▶ _The problem_
Once the pictures are set aside, reproduce the remaining data exactly.

▶ _Data under study_
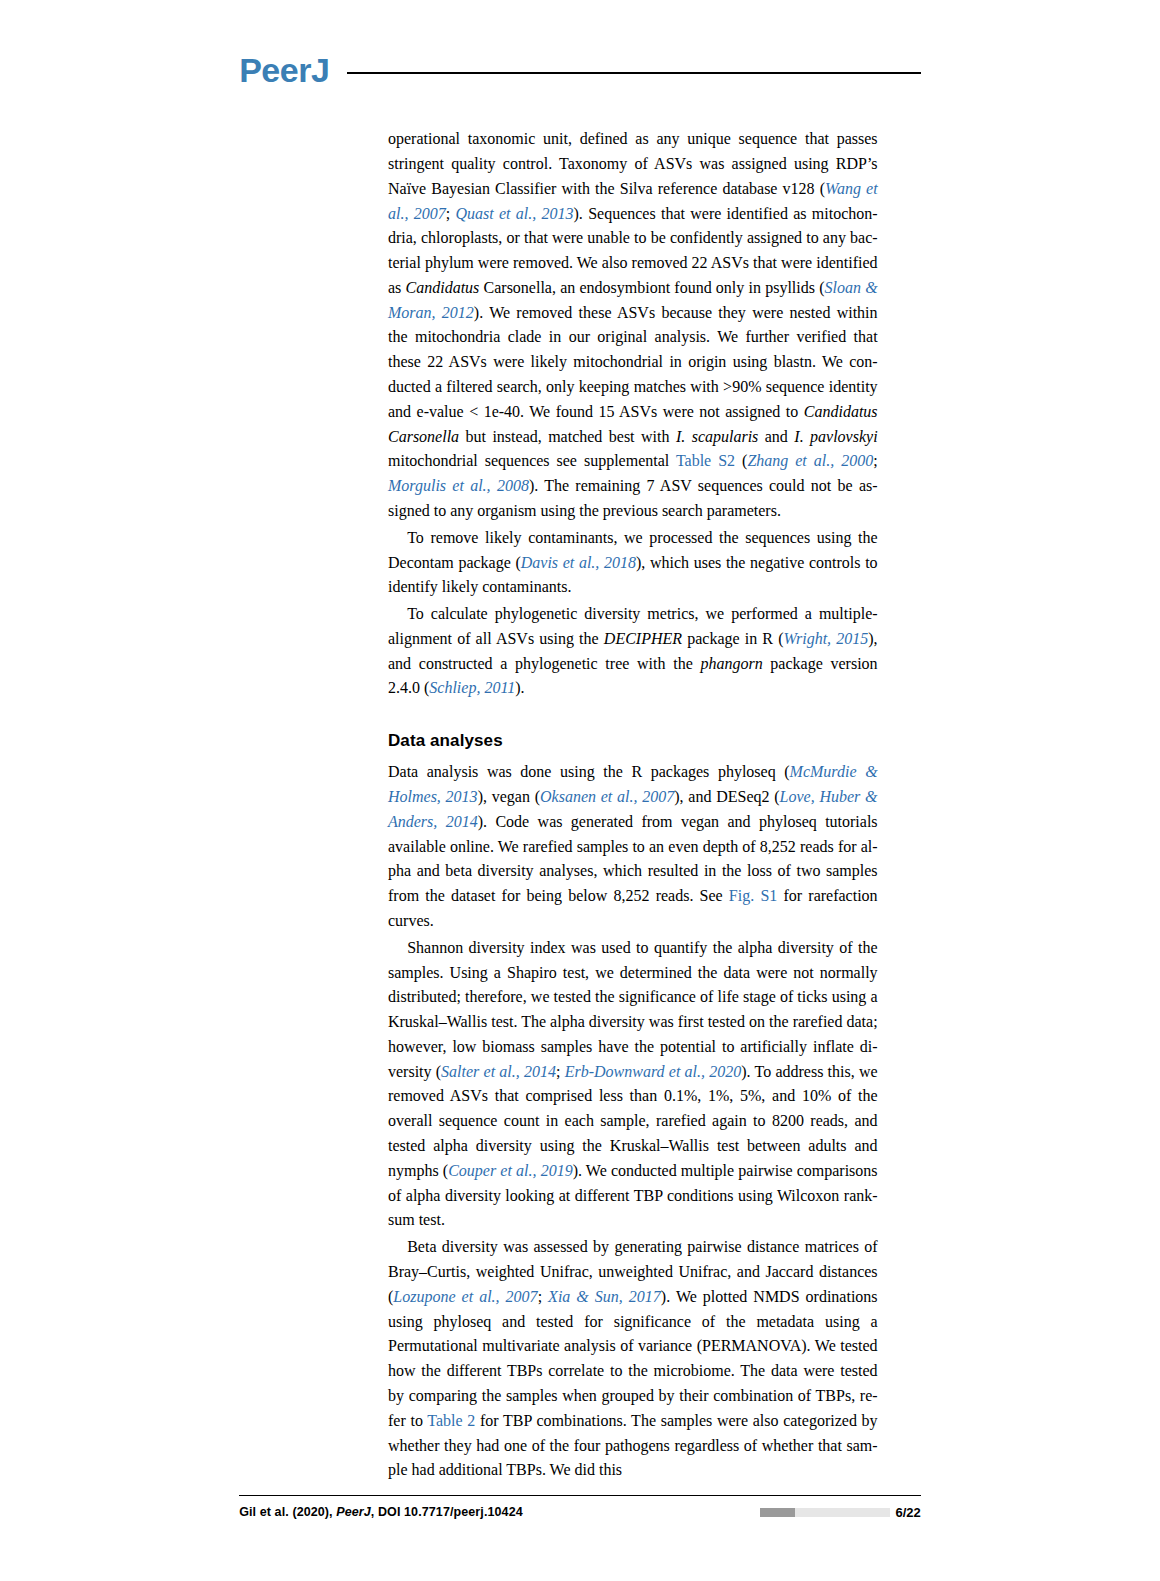PeerJ
operational taxonomic unit, defined as any unique sequence that passes stringent quality control. Taxonomy of ASVs was assigned using RDP’s Naïve Bayesian Classifier with the Silva reference database v128 (Wang et al., 2007; Quast et al., 2013). Sequences that were identified as mitochondria, chloroplasts, or that were unable to be confidently assigned to any bacterial phylum were removed. We also removed 22 ASVs that were identified as Candidatus Carsonella, an endosymbiont found only in psyllids (Sloan & Moran, 2012). We removed these ASVs because they were nested within the mitochondria clade in our original analysis. We further verified that these 22 ASVs were likely mitochondrial in origin using blastn. We conducted a filtered search, only keeping matches with >90% sequence identity and e-value < 1e-40. We found 15 ASVs were not assigned to Candidatus Carsonella but instead, matched best with I. scapularis and I. pavlovskyi mitochondrial sequences see supplemental Table S2 (Zhang et al., 2000; Morgulis et al., 2008). The remaining 7 ASV sequences could not be assigned to any organism using the previous search parameters.
To remove likely contaminants, we processed the sequences using the Decontam package (Davis et al., 2018), which uses the negative controls to identify likely contaminants.
To calculate phylogenetic diversity metrics, we performed a multiple-alignment of all ASVs using the DECIPHER package in R (Wright, 2015), and constructed a phylogenetic tree with the phangorn package version 2.4.0 (Schliep, 2011).
Data analyses
Data analysis was done using the R packages phyloseq (McMurdie & Holmes, 2013), vegan (Oksanen et al., 2007), and DESeq2 (Love, Huber & Anders, 2014). Code was generated from vegan and phyloseq tutorials available online. We rarefied samples to an even depth of 8,252 reads for alpha and beta diversity analyses, which resulted in the loss of two samples from the dataset for being below 8,252 reads. See Fig. S1 for rarefaction curves.
Shannon diversity index was used to quantify the alpha diversity of the samples. Using a Shapiro test, we determined the data were not normally distributed; therefore, we tested the significance of life stage of ticks using a Kruskal–Wallis test. The alpha diversity was first tested on the rarefied data; however, low biomass samples have the potential to artificially inflate diversity (Salter et al., 2014; Erb-Downward et al., 2020). To address this, we removed ASVs that comprised less than 0.1%, 1%, 5%, and 10% of the overall sequence count in each sample, rarefied again to 8200 reads, and tested alpha diversity using the Kruskal–Wallis test between adults and nymphs (Couper et al., 2019). We conducted multiple pairwise comparisons of alpha diversity looking at different TBP conditions using Wilcoxon rank-sum test.
Beta diversity was assessed by generating pairwise distance matrices of Bray–Curtis, weighted Unifrac, unweighted Unifrac, and Jaccard distances (Lozupone et al., 2007; Xia & Sun, 2017). We plotted NMDS ordinations using phyloseq and tested for significance of the metadata using a Permutational multivariate analysis of variance (PERMANOVA). We tested how the different TBPs correlate to the microbiome. The data were tested by comparing the samples when grouped by their combination of TBPs, refer to Table 2 for TBP combinations. The samples were also categorized by whether they had one of the four pathogens regardless of whether that sample had additional TBPs. We did this
Gil et al. (2020), PeerJ, DOI 10.7717/peerj.10424
6/22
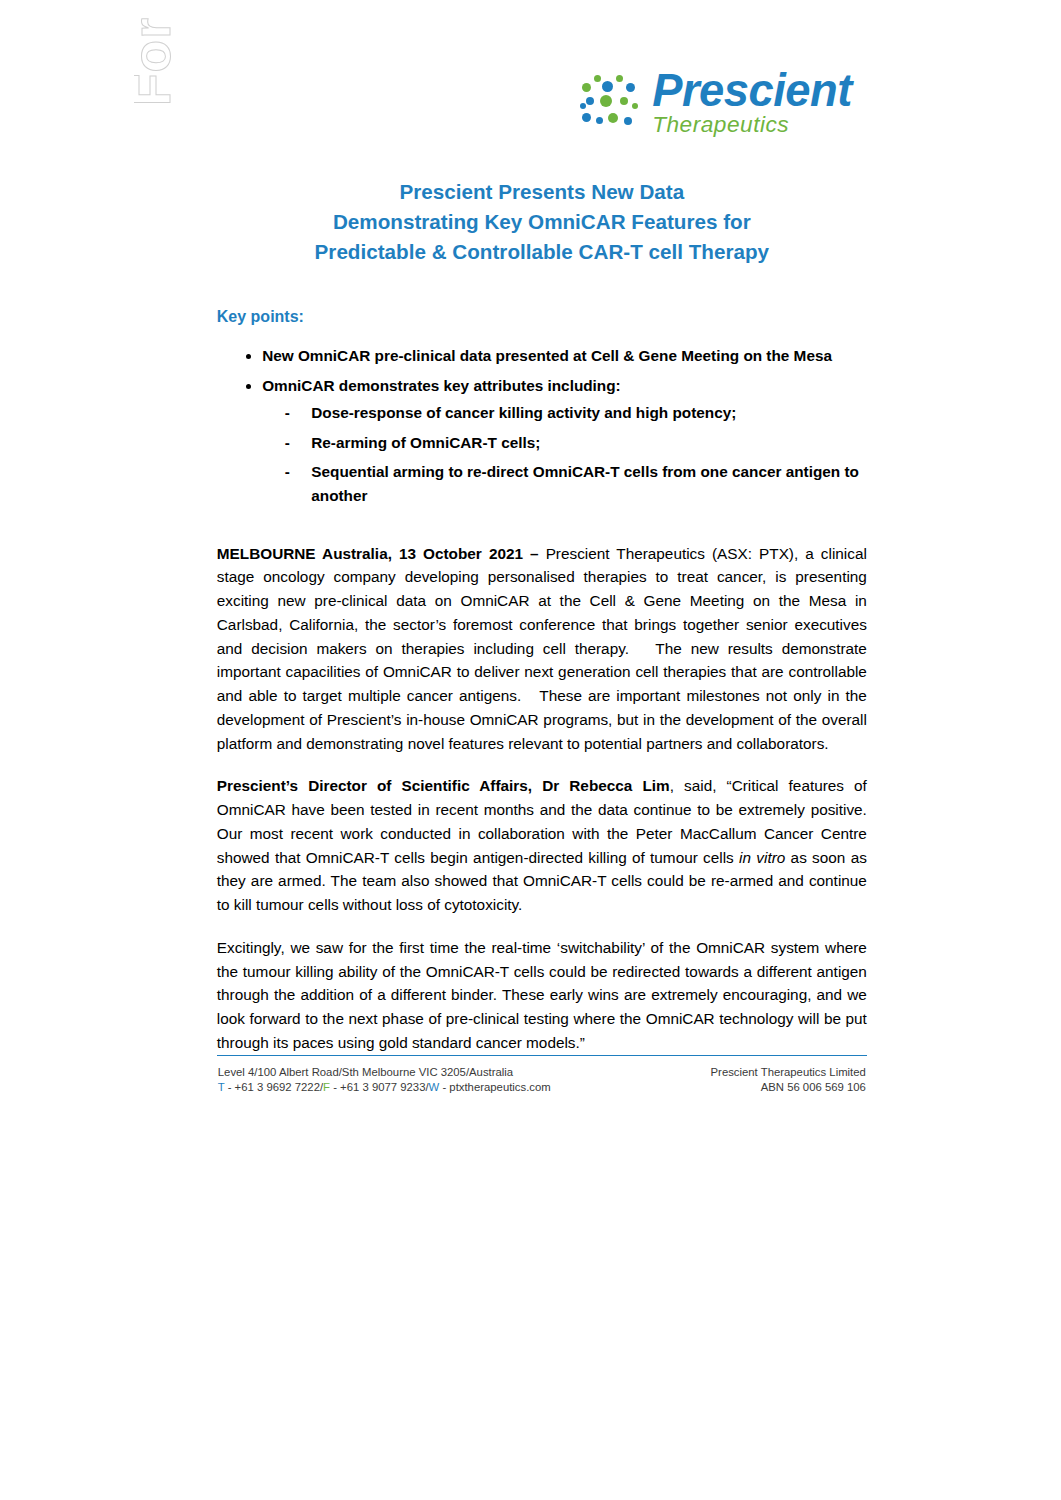For personal use only
Prescient
Therapeutics
Prescient Presents New Data
Demonstrating Key OmniCAR Features for
Predictable & Controllable CAR-T cell Therapy
Key points:
New OmniCAR pre-clinical data presented at Cell & Gene Meeting on the Mesa
OmniCAR demonstrates key attributes including:
Dose-response of cancer killing activity and high potency;
Re-arming of OmniCAR-T cells;
Sequential arming to re-direct OmniCAR-T cells from one cancer antigen to another
MELBOURNE Australia, 13 October 2021 – Prescient Therapeutics (ASX: PTX), a clinical stage oncology company developing personalised therapies to treat cancer, is presenting exciting new pre-clinical data on OmniCAR at the Cell & Gene Meeting on the Mesa in Carlsbad, California, the sector’s foremost conference that brings together senior executives and decision makers on therapies including cell therapy. The new results demonstrate important capacilities of OmniCAR to deliver next generation cell therapies that are controllable and able to target multiple cancer antigens. These are important milestones not only in the development of Prescient’s in-house OmniCAR programs, but in the development of the overall platform and demonstrating novel features relevant to potential partners and collaborators.
Prescient’s Director of Scientific Affairs, Dr Rebecca Lim, said, “Critical features of OmniCAR have been tested in recent months and the data continue to be extremely positive. Our most recent work conducted in collaboration with the Peter MacCallum Cancer Centre showed that OmniCAR-T cells begin antigen-directed killing of tumour cells in vitro as soon as they are armed. The team also showed that OmniCAR-T cells could be re-armed and continue to kill tumour cells without loss of cytotoxicity.
Excitingly, we saw for the first time the real-time ‘switchability’ of the OmniCAR system where the tumour killing ability of the OmniCAR-T cells could be redirected towards a different antigen through the addition of a different binder. These early wins are extremely encouraging, and we look forward to the next phase of pre-clinical testing where the OmniCAR technology will be put through its paces using gold standard cancer models.”
| Level 4/100 Albert Road/Sth Melbourne VIC 3205/Australia T - +61 3 9692 7222/ F - +61 3 9077 9233/ W - ptxtherapeutics.com | Prescient Therapeutics Limited ABN 56 006 569 106 |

▶ _Answer to the exercise_
PeerJ
operational taxonomic unit, defined as any unique sequence that passes stringent quality control. Taxonomy of ASVs was assigned using RDP’s Naïve Bayesian Classifier with the Silva reference database v128 (Wang et al., 2007; Quast et al., 2013). Sequences that were identified as mitochondria, chloroplasts, or that were unable to be confidently assigned to any bacterial phylum were removed. We also removed 22 ASVs that were identified as Candidatus Carsonella, an endosymbiont found only in psyllids (Sloan & Moran, 2012). We removed these ASVs because they were nested within the mitochondria clade in our original analysis. We further verified that these 22 ASVs were likely mitochondrial in origin using blastn. We conducted a filtered search, only keeping matches with >90% sequence identity and e-value < 1e-40. We found 15 ASVs were not assigned to Candidatus Carsonella but instead, matched best with I. scapularis and I. pavlovskyi mitochondrial sequences see supplemental Table S2 (Zhang et al., 2000; Morgulis et al., 2008). The remaining 7 ASV sequences could not be assigned to any organism using the previous search parameters.
To remove likely contaminants, we processed the sequences using the Decontam package (Davis et al., 2018), which uses the negative controls to identify likely contaminants.
To calculate phylogenetic diversity metrics, we performed a multiple-alignment of all ASVs using the DECIPHER package in R (Wright, 2015), and constructed a phylogenetic tree with the phangorn package version 2.4.0 (Schliep, 2011).
Data analyses
Data analysis was done using the R packages phyloseq (McMurdie & Holmes, 2013), vegan (Oksanen et al., 2007), and DESeq2 (Love, Huber & Anders, 2014). Code was generated from vegan and phyloseq tutorials available online. We rarefied samples to an even depth of 8,252 reads for alpha and beta diversity analyses, which resulted in the loss of two samples from the dataset for being below 8,252 reads. See Fig. S1 for rarefaction curves.
Shannon diversity index was used to quantify the alpha diversity of the samples. Using a Shapiro test, we determined the data were not normally distributed; therefore, we tested the significance of life stage of ticks using a Kruskal–Wallis test. The alpha diversity was first tested on the rarefied data; however, low biomass samples have the potential to artificially inflate diversity (Salter et al., 2014; Erb-Downward et al., 2020). To address this, we removed ASVs that comprised less than 0.1%, 1%, 5%, and 10% of the overall sequence count in each sample, rarefied again to 8200 reads, and tested alpha diversity using the Kruskal–Wallis test between adults and nymphs (Couper et al., 2019). We conducted multiple pairwise comparisons of alpha diversity looking at different TBP conditions using Wilcoxon rank-sum test.
Beta diversity was assessed by generating pairwise distance matrices of Bray–Curtis, weighted Unifrac, unweighted Unifrac, and Jaccard distances (Lozupone et al., 2007; Xia & Sun, 2017). We plotted NMDS ordinations using phyloseq and tested for significance of the metadata using a Permutational multivariate analysis of variance (PERMANOVA). We tested how the different TBPs correlate to the microbiome. The data were tested by comparing the samples when grouped by their combination of TBPs, refer to Table 2 for TBP combinations. The samples were also categorized by whether they had one of the four pathogens regardless of whether that sample had additional TBPs. We did this
Gil et al. (2020), PeerJ, DOI 10.7717/peerj.10424
6/22
For personal use only
Prescient
Therapeutics
Prescient Presents New Data
Demonstrating Key OmniCAR Features for
Predictable & Controllable CAR-T cell Therapy
Key points:
New OmniCAR pre-clinical data presented at Cell & Gene Meeting on the Mesa
OmniCAR demonstrates key attributes including:
Dose-response of cancer killing activity and high potency;
Re-arming of OmniCAR-T cells;
Sequential arming to re-direct OmniCAR-T cells from one cancer antigen to another
MELBOURNE Australia, 13 October 2021 – Prescient Therapeutics (ASX: PTX), a clinical stage oncology company developing personalised therapies to treat cancer, is presenting exciting new pre-clinical data on OmniCAR at the Cell & Gene Meeting on the Mesa in Carlsbad, California, the sector’s foremost conference that brings together senior executives and decision makers on therapies including cell therapy. The new results demonstrate important capacilities of OmniCAR to deliver next generation cell therapies that are controllable and able to target multiple cancer antigens. These are important milestones not only in the development of Prescient’s in-house OmniCAR programs, but in the development of the overall platform and demonstrating novel features relevant to potential partners and collaborators.
Prescient’s Director of Scientific Affairs, Dr Rebecca Lim, said, “Critical features of OmniCAR have been tested in recent months and the data continue to be extremely positive. Our most recent work conducted in collaboration with the Peter MacCallum Cancer Centre showed that OmniCAR-T cells begin antigen-directed killing of tumour cells in vitro as soon as they are armed. The team also showed that OmniCAR-T cells could be re-armed and continue to kill tumour cells without loss of cytotoxicity.
Excitingly, we saw for the first time the real-time ‘switchability’ of the OmniCAR system where the tumour killing ability of the OmniCAR-T cells could be redirected towards a different antigen through the addition of a different binder. These early wins are extremely encouraging, and we look forward to the next phase of pre-clinical testing where the OmniCAR technology will be put through its paces using gold standard cancer models.”
| Level 4/100 Albert Road/Sth Melbourne VIC 3205/Australia T - +61 3 9692 7222/ F - +61 3 9077 9233/ W - ptxtherapeutics.com | Prescient Therapeutics Limited ABN 56 006 569 106 |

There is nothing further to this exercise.